I just wish I was a little less broken inside. But this isn’t my fault; it’s bad chemistry, some rogue DNA producing a toxic chemical stew that triggers stress reactions.
It’s not my fault. But I still have to live with the consequences.

1 Comment

  1. Skennedy
    Aug 18, 2015

    Perhaps, when you are on the upswing, it might make sense to think of strategies for helping others cope, such as pasteable or clickable auto responses like, “I’m having a rough day/week/month, please contact me another time.”
    It’s true that you can’t enrich casual relationships without putting in the time, but nonetheless, I think there are (potentially) plenty of people who are understanding enough to accept that you’re available when you’re available and not when you aren’t.
    I strongly believe in guilt and obligation being awful things that one should avoid except when absolutely necessary – in my case, when I ask, say, my friend M if she’s available, I don’t want and don’t ask for excuses if she isn’t.

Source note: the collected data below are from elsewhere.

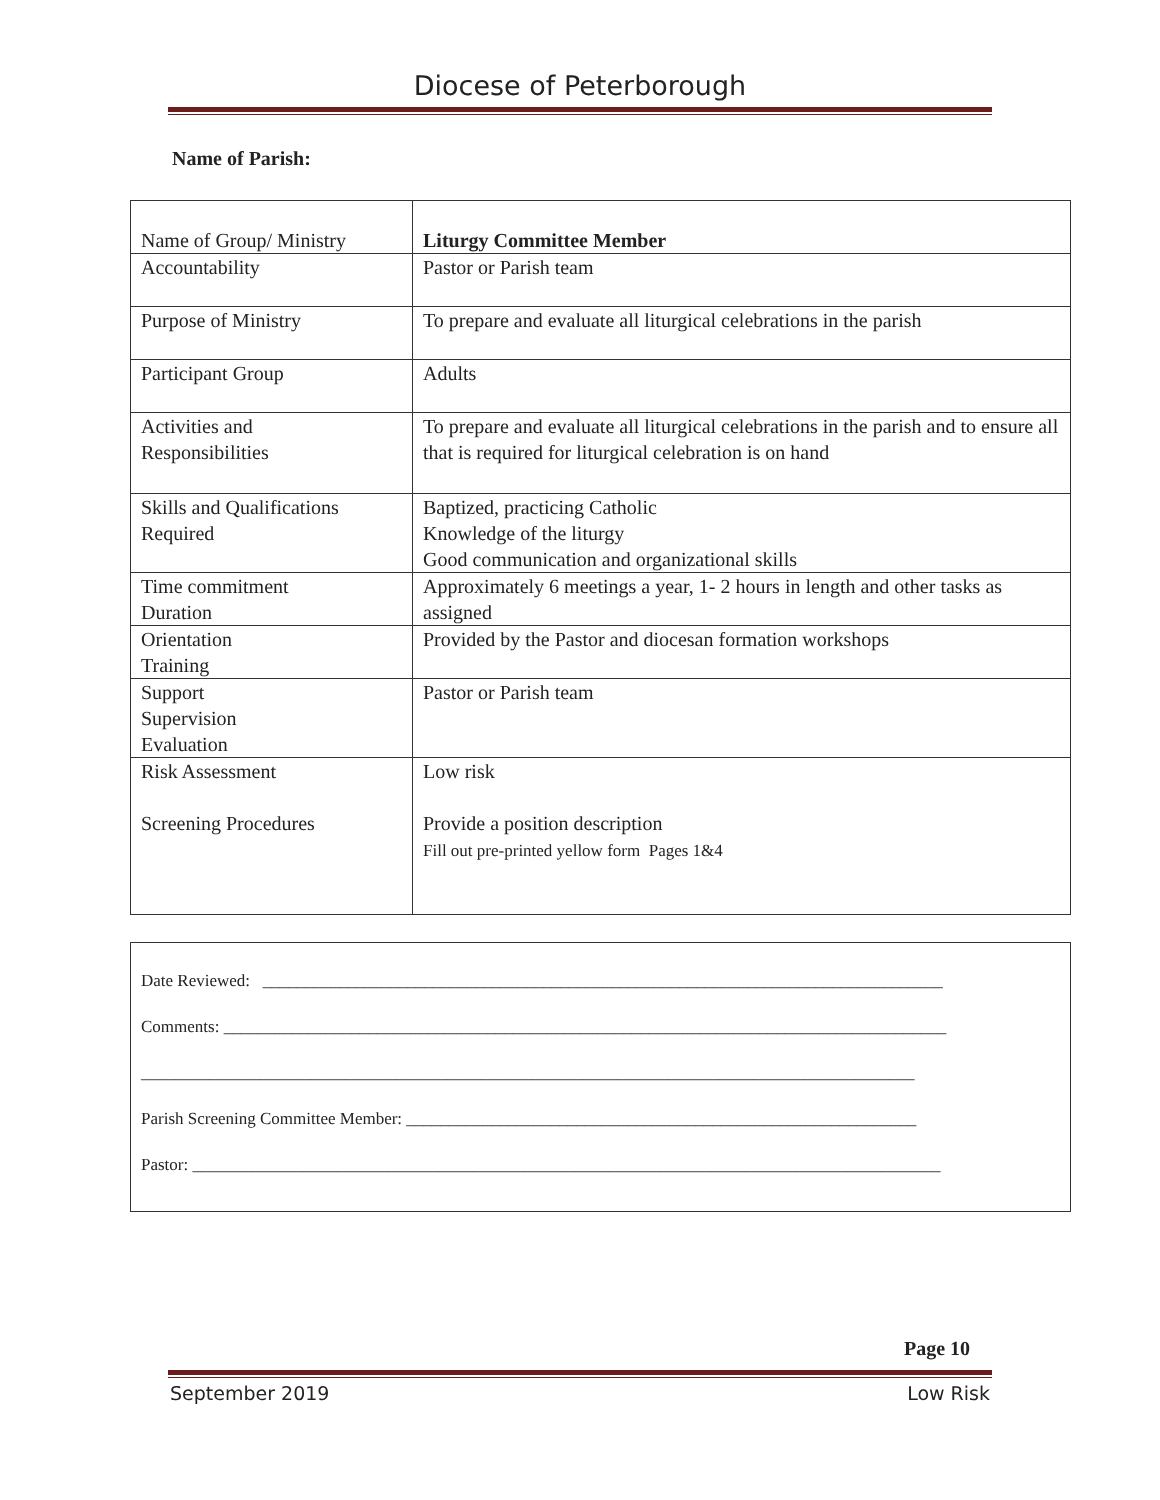Diocese of Peterborough
Name of Parish:
| Name of Group/ Ministry | Liturgy Committee Member |
| Accountability | Pastor or Parish team |
| Purpose of Ministry | To prepare and evaluate all liturgical celebrations in the parish |
| Participant Group | Adults |
| Activities and Responsibilities | To prepare and evaluate all liturgical celebrations in the parish and to ensure all that is required for liturgical celebration is on hand |
| Skills and Qualifications Required | Baptized, practicing Catholic Knowledge of the liturgy Good communication and organizational skills |
| Time commitment Duration | Approximately 6 meetings a year, 1- 2 hours in length and other tasks as assigned |
| Orientation Training | Provided by the Pastor and diocesan formation workshops |
| Support Supervision Evaluation | Pastor or Parish team |
| Risk Assessment Screening Procedures | Low risk Provide a position description Fill out pre-printed yellow form Pages 1&4 |
Date Reviewed: ________________________________________________________________________________
Comments: _____________________________________________________________________________________
___________________________________________________________________________________________
Parish Screening Committee Member: ____________________________________________________________
Pastor: ________________________________________________________________________________________
Page 10
September 2019 Low Risk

The other day I was in MI and she said she just felt like a nap and hoped that was okay.
    It was okay. It is okay.
    When someone gives me excuses, I want to try to solve them – I know I _much_ prefer “Sorry, I’ll have to pass,” it saves me the trouble.
    I guess what I’m saying is that (in my opinion, naturally) relationships, even ones that aren’t Besties, CAN be resilient, with a little preparation and communication (even if that communication has to happen “when you can handle it”).
    Good luck on breaking through soon.